South Korean scientists develop new histamine testing method

Posted: 22 January 2021 | | No comments yet

Scientists from South Korea claim to have developed an effective yet simple strategy to quantify potentially harmful histamine levels in fish samples.

Histamine can be found in mackerel

Potentially harmful histamine can collect in Mackerel if it is left unrefrigerated for a long time.

Histamine is a dangerous compound that occurs in spoiled food, such as mackerel, left at room temperature for too long. Scientists from Chung-Ang University, South Korea, have developed a novel histamine quantification strategy based on fluorescent carbon nanoparticles and histamine-binding peptides. They say their approach is simple, inexpensive and allows the testing for products like mackerel to be done much more efficiently.

According to the research team, existing techniques to detect histamine exist generally require expensive and bulky equipment, as well as the presence of a qualified analyst.

In their study, which was led by Professor Tae Jung Park and Jong Pil Park and published in Biosensors and Bioelectronics, the team describes their novel approach based on the use of fluorescent carbon nanoparticles and a protein that binds strongly to histamine.

First, the scientists looked for peptides – short chains of amino acids – with the highest affinity and selectivity against histamine. To do this, they employed phage-display technology, in which the external proteins of genetically modified viruses are used to check for chemical interactions. After screening with a large peptide library, they identified the best one for their purposes, called “Hisp3.”

Then, the scientists produced fluorescent carbon nanoparticles called “carbon quantum dots (CQDs)” and coated them with N-Acetyl-L-Cysteine (NAC), a naturally occurring compound that also binds to Hisp3. The CQDs are fluorescent, meaning that upon irradiation with ultraviolet light, they re-emit the captured energy at a lower, visible frequency. However, their fluorescence is ‘quenched’ when Hisp3 is added to the mix, which binds to the NAC and covers the CQDs’ surface.

This last part is essential to the method because, when a histamine-containing sample is mixed with the CQDs, the Hisp3 unbinds from the NAC and binds to the histamine, restoring the original fluorescence levels of the CQDs in direct proportion to the concentration of histamine (as shown in the accompanying figure).

By comparing the initial and final fluorescence levels of the CQDs using a fluorescence detection instrument or a handheld UV flashlight, it is possible to indirectly quantify the concentration or intensity of histamine in the sample.

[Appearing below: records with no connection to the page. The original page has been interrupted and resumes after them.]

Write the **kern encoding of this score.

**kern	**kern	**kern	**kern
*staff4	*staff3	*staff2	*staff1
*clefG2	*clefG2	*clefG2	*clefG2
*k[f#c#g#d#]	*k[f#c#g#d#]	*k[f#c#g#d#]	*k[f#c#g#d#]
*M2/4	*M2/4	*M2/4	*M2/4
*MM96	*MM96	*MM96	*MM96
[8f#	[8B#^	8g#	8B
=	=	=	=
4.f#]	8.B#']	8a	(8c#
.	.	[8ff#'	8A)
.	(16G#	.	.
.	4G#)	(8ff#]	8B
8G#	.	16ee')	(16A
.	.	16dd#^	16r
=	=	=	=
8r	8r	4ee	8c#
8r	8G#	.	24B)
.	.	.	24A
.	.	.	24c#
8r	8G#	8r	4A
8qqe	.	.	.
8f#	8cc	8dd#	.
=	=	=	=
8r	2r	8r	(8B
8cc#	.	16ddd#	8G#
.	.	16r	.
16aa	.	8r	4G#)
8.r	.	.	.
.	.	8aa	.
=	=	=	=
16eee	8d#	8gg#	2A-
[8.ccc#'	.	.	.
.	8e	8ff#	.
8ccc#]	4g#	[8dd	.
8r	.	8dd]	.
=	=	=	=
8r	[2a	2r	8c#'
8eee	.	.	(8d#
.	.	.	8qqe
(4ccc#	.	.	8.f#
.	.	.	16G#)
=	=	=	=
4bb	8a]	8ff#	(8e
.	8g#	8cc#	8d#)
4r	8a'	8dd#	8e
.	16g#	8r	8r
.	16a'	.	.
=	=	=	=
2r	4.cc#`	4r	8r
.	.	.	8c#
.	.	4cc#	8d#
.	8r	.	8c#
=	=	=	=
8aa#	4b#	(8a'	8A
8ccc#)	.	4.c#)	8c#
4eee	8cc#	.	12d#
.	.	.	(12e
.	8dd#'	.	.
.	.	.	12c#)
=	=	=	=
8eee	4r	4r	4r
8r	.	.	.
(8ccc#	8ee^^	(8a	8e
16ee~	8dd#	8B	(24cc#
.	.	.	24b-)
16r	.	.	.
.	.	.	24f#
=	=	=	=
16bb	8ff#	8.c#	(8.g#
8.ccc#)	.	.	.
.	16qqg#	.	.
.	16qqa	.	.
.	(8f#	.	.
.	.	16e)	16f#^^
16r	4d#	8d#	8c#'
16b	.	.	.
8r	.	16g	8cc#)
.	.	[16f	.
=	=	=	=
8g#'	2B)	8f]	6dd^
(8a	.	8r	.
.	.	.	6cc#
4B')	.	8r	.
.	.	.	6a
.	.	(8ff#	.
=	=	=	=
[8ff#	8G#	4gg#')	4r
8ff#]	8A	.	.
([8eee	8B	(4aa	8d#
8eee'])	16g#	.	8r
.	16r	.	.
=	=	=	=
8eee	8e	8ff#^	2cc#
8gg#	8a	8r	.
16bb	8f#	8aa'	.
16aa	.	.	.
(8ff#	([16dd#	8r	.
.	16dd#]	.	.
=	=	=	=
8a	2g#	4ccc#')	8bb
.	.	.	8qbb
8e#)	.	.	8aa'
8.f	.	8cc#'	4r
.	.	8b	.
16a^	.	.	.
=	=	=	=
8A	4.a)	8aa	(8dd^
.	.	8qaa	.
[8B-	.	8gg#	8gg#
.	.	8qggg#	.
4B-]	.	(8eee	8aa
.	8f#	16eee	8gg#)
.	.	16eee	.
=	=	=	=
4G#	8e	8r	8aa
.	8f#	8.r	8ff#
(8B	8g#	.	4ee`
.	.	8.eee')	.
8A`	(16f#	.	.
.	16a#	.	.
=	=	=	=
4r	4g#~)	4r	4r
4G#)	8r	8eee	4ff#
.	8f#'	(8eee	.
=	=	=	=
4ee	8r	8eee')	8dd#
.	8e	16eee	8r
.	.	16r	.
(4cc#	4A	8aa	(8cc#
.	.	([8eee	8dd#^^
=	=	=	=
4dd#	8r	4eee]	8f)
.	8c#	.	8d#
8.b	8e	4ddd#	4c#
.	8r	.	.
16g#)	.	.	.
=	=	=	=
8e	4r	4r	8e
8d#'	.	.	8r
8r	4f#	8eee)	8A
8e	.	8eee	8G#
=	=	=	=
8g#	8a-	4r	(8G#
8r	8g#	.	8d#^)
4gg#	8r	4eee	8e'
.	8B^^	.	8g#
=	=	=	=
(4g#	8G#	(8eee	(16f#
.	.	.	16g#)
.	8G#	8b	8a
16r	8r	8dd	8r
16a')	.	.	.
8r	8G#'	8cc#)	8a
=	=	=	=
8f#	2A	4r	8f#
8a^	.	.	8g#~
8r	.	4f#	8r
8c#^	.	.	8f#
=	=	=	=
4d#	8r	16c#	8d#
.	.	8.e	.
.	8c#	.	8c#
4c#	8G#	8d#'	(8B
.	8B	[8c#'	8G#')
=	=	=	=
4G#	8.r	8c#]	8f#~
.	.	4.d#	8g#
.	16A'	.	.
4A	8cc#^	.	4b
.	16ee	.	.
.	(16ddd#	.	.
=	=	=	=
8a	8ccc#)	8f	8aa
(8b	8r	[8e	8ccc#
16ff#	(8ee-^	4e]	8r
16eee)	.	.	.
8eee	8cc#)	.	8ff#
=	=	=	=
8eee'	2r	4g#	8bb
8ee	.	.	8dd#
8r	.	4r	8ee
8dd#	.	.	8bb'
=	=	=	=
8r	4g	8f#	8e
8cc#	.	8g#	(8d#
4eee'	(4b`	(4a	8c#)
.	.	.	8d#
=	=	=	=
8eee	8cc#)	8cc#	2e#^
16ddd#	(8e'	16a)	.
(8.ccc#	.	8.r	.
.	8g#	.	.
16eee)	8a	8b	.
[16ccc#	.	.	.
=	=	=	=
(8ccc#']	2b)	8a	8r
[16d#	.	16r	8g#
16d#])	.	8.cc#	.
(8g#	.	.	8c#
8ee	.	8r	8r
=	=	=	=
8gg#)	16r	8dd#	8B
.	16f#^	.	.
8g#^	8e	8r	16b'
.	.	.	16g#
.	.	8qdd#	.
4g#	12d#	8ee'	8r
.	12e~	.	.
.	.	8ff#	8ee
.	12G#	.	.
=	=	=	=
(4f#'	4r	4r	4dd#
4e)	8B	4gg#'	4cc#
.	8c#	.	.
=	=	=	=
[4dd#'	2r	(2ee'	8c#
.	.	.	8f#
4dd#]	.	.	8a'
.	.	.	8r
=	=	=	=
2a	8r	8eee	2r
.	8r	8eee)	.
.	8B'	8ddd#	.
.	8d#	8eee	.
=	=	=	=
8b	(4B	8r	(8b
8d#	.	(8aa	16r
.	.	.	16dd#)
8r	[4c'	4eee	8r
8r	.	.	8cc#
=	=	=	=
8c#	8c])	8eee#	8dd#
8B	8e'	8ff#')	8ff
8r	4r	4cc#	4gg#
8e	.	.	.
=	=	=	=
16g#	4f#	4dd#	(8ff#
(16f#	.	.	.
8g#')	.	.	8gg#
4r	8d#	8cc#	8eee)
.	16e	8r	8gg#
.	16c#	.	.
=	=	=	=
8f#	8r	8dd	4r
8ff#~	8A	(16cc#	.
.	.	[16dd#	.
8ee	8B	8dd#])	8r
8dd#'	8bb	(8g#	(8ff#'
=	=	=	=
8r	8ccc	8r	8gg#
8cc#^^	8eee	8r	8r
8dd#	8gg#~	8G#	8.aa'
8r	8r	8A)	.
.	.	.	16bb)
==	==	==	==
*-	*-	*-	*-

The proposed strategy was validated using fish samples with known histamine concentrations and other established techniques as well. Surprisingly, the scientists claim the new method proved to be more powerful than existing ones despite being simpler.

“We managed to accurately measure histamine concentrations ranging from 0.1 to 100 parts per million, with a limit of detection as low as 13 parts per billion,” said Professor Park.  

“This means our approach is not only more convenient but also more effective and sensitive than those currently available methods.

“While the detection of histamine as a harmful factor is important, our approach can further serve to objectively measure the quality and freshness of food, thereby contributing to increasing food safety and benefitting consumers.”